▸ Aim of the exercise
Please reproduce exactly, and only, the line containing "right hip: (96, 191)" and every line after it to the end of the records below, leaving out all pictures.

___ Record extracts ___

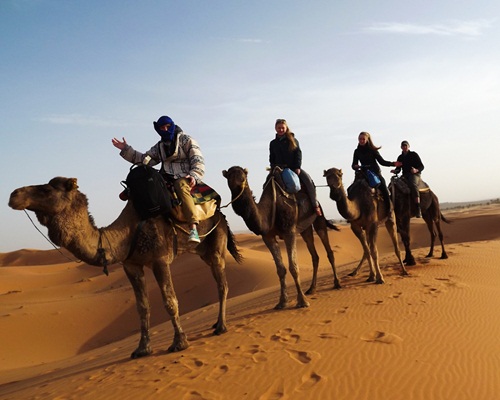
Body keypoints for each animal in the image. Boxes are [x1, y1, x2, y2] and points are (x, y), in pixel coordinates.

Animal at [7, 177, 242, 358]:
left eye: (47, 189)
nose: (13, 195)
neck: (126, 234)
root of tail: (222, 214)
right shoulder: (131, 265)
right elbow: (142, 307)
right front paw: (142, 349)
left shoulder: (160, 259)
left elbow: (170, 301)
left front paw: (179, 343)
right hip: (203, 252)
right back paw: (215, 324)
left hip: (216, 242)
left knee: (222, 284)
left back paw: (221, 327)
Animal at [222, 166, 340, 310]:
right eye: (229, 177)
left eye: (243, 177)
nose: (238, 186)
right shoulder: (268, 237)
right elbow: (280, 269)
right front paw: (282, 302)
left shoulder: (289, 232)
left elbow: (293, 267)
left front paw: (302, 301)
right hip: (305, 229)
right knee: (315, 255)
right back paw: (312, 289)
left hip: (319, 218)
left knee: (328, 250)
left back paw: (337, 283)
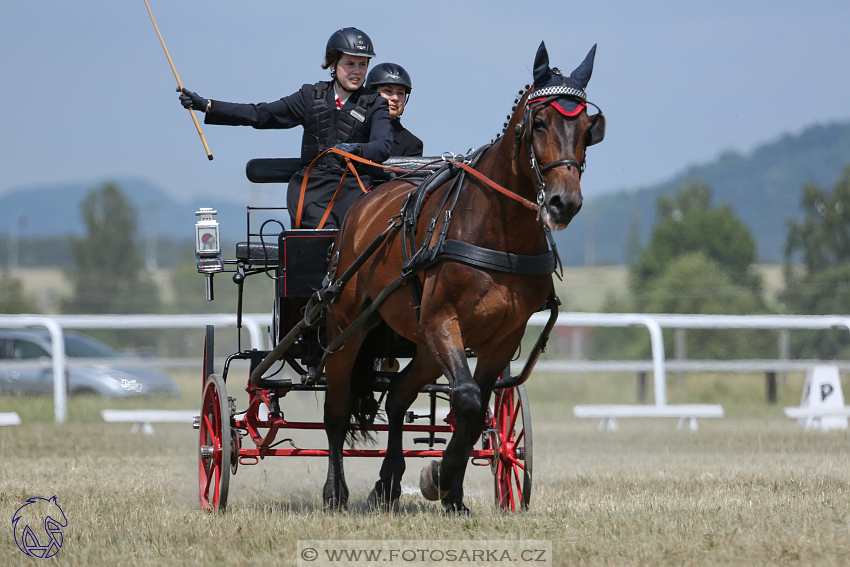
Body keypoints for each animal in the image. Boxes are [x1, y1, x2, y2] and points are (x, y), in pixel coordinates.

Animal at [318, 42, 604, 512]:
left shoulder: (501, 336)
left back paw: (388, 483)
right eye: (539, 122)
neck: (497, 230)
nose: (564, 203)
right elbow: (468, 400)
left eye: (587, 127)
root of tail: (364, 205)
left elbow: (476, 411)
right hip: (347, 325)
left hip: (423, 343)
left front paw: (449, 488)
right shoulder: (441, 320)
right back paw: (336, 491)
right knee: (337, 410)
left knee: (399, 394)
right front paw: (438, 477)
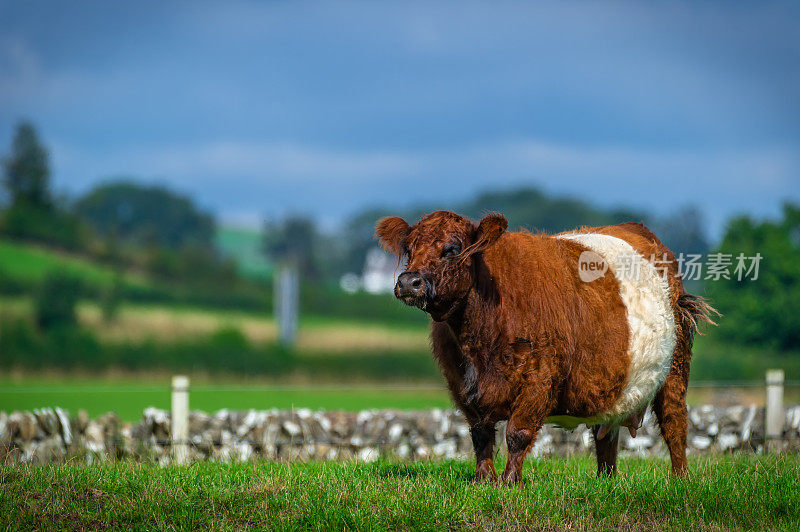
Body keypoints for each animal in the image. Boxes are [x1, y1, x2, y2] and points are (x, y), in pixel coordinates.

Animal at [376, 210, 720, 484]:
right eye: (409, 249)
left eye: (452, 249)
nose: (409, 282)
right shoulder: (461, 382)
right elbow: (480, 435)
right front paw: (483, 481)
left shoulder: (541, 376)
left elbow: (517, 434)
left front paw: (510, 482)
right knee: (606, 435)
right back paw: (605, 481)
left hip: (676, 365)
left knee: (674, 420)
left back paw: (680, 479)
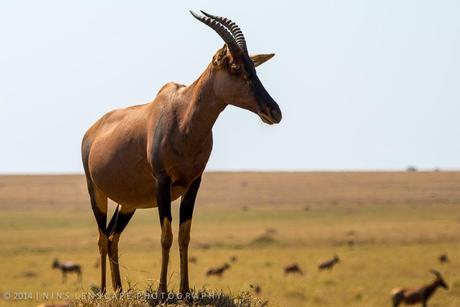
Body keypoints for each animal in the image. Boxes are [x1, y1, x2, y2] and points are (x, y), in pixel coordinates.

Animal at [81, 10, 282, 298]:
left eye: (253, 68)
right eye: (235, 68)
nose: (274, 112)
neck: (183, 115)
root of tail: (92, 131)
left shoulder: (194, 182)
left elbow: (185, 235)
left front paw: (185, 291)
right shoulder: (162, 182)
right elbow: (166, 236)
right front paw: (162, 293)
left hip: (128, 202)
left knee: (112, 236)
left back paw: (119, 291)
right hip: (96, 191)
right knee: (100, 237)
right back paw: (105, 291)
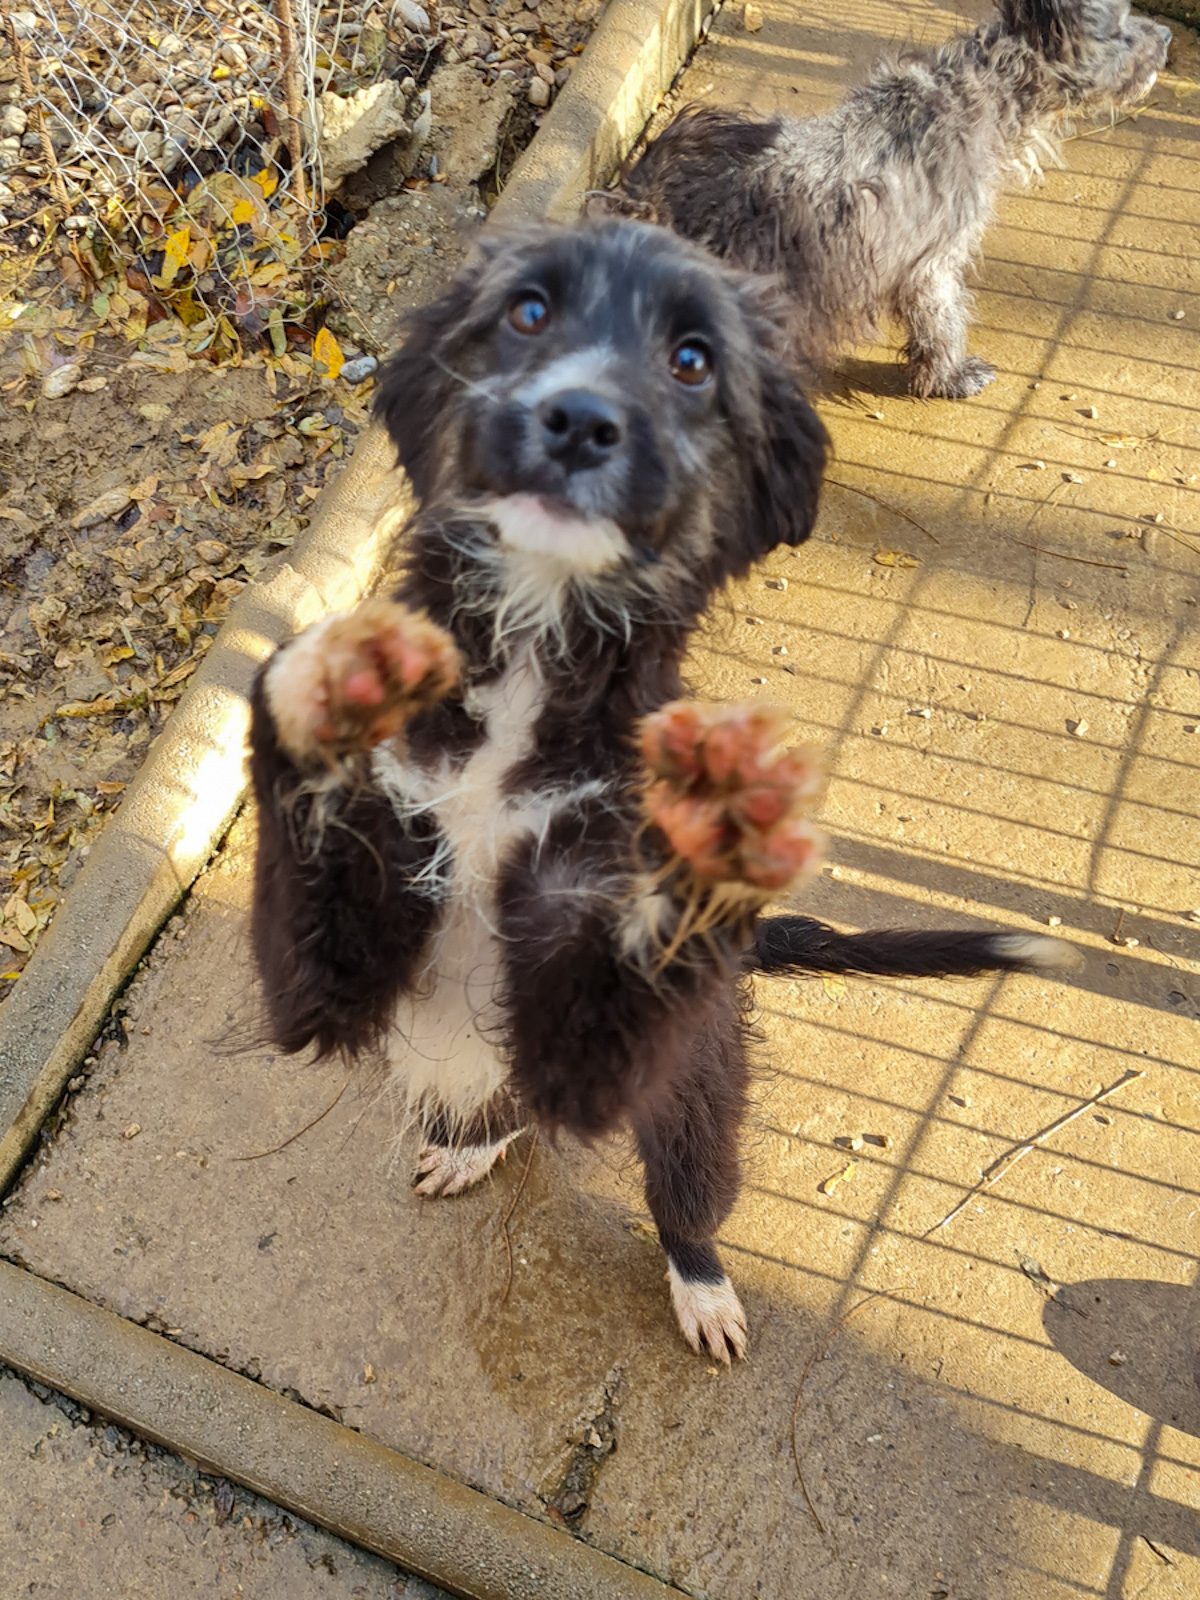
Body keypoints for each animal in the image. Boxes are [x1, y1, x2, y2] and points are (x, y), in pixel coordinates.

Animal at [247, 220, 1073, 1360]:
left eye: (693, 361)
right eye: (528, 311)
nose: (580, 421)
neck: (536, 659)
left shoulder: (602, 997)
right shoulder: (339, 974)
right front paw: (323, 685)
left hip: (694, 1097)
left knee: (676, 1192)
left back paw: (703, 1286)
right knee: (507, 1099)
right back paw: (471, 1143)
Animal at [595, 0, 1170, 398]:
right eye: (1122, 26)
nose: (1166, 36)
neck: (980, 89)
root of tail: (648, 199)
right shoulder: (933, 261)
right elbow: (943, 319)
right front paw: (951, 378)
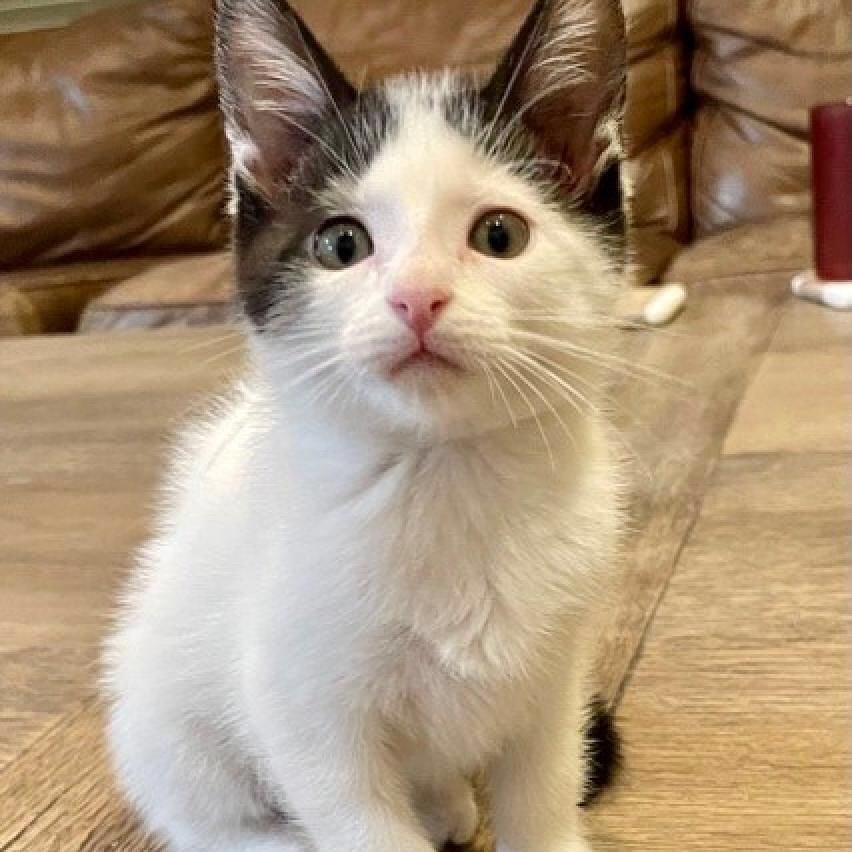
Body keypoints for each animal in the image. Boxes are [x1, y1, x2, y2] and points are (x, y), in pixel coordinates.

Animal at [105, 1, 624, 852]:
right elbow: (358, 822)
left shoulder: (554, 687)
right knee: (203, 814)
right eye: (341, 243)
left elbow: (545, 795)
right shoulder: (303, 715)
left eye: (500, 235)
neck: (445, 477)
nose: (418, 297)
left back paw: (448, 804)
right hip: (159, 713)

___

▸ Answer
right hip: (96, 191)
right knee: (100, 237)
right back paw: (105, 291)
Body keypoints for each animal in the image. Boxes are [x1, y1, x2, y2] and points are (x, y), in pixel coordinates.

Animal at [247, 220, 1073, 1360]:
left eye: (693, 361)
right eye: (528, 311)
nose: (580, 421)
neck: (536, 659)
left shoulder: (602, 997)
right shoulder: (339, 974)
right front paw: (323, 685)
left hip: (694, 1097)
left knee: (676, 1192)
left back paw: (703, 1286)
right knee: (507, 1099)
right back paw: (471, 1143)
Animal at [595, 0, 1170, 398]:
right eye: (1122, 26)
nose: (1166, 36)
neck: (980, 89)
root of tail: (648, 199)
right shoulder: (933, 261)
right elbow: (943, 319)
right front paw: (951, 378)
Body keypoints for each animal in the image. Boxes are [x1, y1, x2, y2] and points are (x, y), in pixel coordinates.

Animal at [105, 1, 624, 852]:
right elbow: (358, 822)
left shoulder: (554, 687)
right knee: (203, 814)
right eye: (341, 243)
left elbow: (545, 795)
right shoulder: (303, 715)
left eye: (500, 235)
neck: (445, 477)
nose: (418, 297)
left back paw: (448, 804)
right hip: (159, 713)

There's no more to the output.